Page excerpt –
--------------------
6-23. EMPLOYMENT CONSIDERATIONS

Engineer assets may be controlled by the task force under the senior supporting engineer or may be attached to subordinate companies.

a. Even when under task force control, the senior supporting engineer must coordinate the execution of engineer tasks, as well as movement and positioning of engineer elements with the company team in whose area they are employed.

b. During mobile operations, the platoon is employed under task force control and positioned to be able to move quickly to likely obstacles. When accomplishing breaching operations in enemy contact, engineers are attached to the company team designated breaching force for the duration of that mission. Engineers may be assigned to scouts or reconnaissance patrols to assist in terrain and obstacle reconnaissance.

c. While the engineers provide support to the task force, it provides support to the engineers. This support is in the form of security for engineer work parties, additional manpower, and CSS. The task force engineer with the S4 must develop and coordinate a plan with the supporting engineer's parent organization that ensures the supply of Class III, IV, V, and IX to support both engineer support elements and the supplies needed to accomplish engineer tasks. Some engineer equipment, such as bulldozers, will receive high maintenance priority in the defense.
--------------------
Exercise material –
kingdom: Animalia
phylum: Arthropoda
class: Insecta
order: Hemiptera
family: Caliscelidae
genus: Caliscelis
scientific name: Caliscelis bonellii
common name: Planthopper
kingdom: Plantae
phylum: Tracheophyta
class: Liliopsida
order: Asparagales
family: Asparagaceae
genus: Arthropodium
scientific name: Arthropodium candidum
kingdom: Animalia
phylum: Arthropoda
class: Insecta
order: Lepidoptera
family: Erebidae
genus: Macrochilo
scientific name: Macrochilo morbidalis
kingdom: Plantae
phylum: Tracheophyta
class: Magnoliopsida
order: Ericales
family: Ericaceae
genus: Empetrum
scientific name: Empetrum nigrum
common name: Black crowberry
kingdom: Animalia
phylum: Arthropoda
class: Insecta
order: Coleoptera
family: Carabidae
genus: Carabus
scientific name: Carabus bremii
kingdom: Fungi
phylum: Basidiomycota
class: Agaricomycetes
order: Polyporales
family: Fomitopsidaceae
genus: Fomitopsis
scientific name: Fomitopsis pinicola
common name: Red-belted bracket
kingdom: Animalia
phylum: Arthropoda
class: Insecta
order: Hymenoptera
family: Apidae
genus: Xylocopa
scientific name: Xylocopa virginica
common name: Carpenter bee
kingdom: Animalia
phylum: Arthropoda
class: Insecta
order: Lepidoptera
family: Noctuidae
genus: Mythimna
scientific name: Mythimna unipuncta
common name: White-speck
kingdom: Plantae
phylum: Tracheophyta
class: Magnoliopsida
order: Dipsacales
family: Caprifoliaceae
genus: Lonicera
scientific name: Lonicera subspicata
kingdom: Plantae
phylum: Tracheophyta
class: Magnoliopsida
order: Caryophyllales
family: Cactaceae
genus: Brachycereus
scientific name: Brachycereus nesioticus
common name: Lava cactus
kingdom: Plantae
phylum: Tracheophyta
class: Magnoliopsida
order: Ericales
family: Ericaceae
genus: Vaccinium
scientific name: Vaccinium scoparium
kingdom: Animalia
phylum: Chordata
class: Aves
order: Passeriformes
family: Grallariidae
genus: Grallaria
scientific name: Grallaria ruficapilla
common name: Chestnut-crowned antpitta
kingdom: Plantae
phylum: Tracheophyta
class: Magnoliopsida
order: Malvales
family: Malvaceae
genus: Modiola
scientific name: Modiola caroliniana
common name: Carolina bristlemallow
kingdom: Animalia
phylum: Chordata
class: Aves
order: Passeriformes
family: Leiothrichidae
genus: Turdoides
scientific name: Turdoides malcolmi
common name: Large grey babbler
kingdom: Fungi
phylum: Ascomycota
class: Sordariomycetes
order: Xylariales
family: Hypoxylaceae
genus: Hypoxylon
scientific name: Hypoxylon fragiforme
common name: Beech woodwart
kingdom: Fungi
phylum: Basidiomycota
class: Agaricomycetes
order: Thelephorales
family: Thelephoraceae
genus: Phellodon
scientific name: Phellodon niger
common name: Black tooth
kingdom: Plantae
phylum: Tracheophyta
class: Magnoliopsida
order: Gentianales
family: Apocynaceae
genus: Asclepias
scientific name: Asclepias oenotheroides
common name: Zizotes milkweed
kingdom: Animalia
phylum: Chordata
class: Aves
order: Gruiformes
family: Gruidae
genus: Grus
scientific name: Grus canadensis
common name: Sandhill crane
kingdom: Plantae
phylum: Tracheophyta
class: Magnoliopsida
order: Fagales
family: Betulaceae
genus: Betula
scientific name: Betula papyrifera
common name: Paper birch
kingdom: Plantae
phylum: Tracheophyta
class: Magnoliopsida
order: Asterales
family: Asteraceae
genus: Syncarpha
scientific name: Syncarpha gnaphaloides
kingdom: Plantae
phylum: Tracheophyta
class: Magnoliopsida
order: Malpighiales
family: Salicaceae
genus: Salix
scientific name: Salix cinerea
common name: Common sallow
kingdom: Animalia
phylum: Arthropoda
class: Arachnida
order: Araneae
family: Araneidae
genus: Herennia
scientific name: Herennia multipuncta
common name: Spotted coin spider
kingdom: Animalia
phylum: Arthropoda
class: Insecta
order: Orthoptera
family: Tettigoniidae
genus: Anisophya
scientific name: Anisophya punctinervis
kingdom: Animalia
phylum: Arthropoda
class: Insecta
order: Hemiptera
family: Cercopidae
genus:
--------------------
Requests –
(1) Rewrite the passage on engineer employment considerations, starting at "6-23. EMPLOYMENT CONSIDERATIONS" and ending at "to subordinate companies.", with "subordinate companies" replaced by "lower-echelon companies".
(2) Turn the records, starting at their first line and ending at the line that contains "scientific name: Xylocopa virginica", into a Markdown table with the columns Row and Line, giving each line its row number and leaving out blank lines.

Exercise results –
(1)
6-23. EMPLOYMENT CONSIDERATIONS

Engineer assets may be controlled by the task force under the senior supporting engineer or may be attached to lower-echelon companies.

(2)
| Row | Line |
|---|---|
| 1 | kingdom: Animalia |
| 2 | phylum: Arthropoda |
| 3 | class: Insecta |
| 4 | order: Hemiptera |
| 5 | family: Caliscelidae |
| 6 | genus: Caliscelis |
| 7 | scientific name: Caliscelis bonellii |
| 8 | common name: Planthopper |
| 9 | kingdom: Plantae |
| 10 | phylum: Tracheophyta |
| 11 | class: Liliopsida |
| 12 | order: Asparagales |
| 13 | family: Asparagaceae |
| 14 | genus: Arthropodium |
| 15 | scientific name: Arthropodium candidum |
| 16 | kingdom: Animalia |
| 17 | phylum: Arthropoda |
| 18 | class: Insecta |
| 19 | order: Lepidoptera |
| 20 | family: Erebidae |
| 21 | genus: Macrochilo |
| 22 | scientific name: Macrochilo morbidalis |
| 23 | kingdom: Plantae |
| 24 | phylum: Tracheophyta |
| 25 | class: Magnoliopsida |
| 26 | order: Ericales |
| 27 | family: Ericaceae |
| 28 | genus: Empetrum |
| 29 | scientific name: Empetrum nigrum |
| 30 | common name: Black crowberry |
| 31 | kingdom: Animalia |
| 32 | phylum: Arthropoda |
| 33 | class: Insecta |
| 34 | order: Coleoptera |
| 35 | family: Carabidae |
| 36 | genus: Carabus |
| 37 | scientific name: Carabus bremii |
| 38 | kingdom: Fungi |
| 39 | phylum: Basidiomycota |
| 40 | class: Agaricomycetes |
| 41 | order: Polyporales |
| 42 | family: Fomitopsidaceae |
| 43 | genus: Fomitopsis |
| 44 | scientific name: Fomitopsis pinicola |
| 45 | common name: Red-belted bracket |
| 46 | kingdom: Animalia |
| 47 | phylum: Arthropoda |
| 48 | class: Insecta |
| 49 | order: Hymenoptera |
| 50 | family: Apidae |
| 51 | genus: Xylocopa |
| 52 | scientific name: Xylocopa virginica |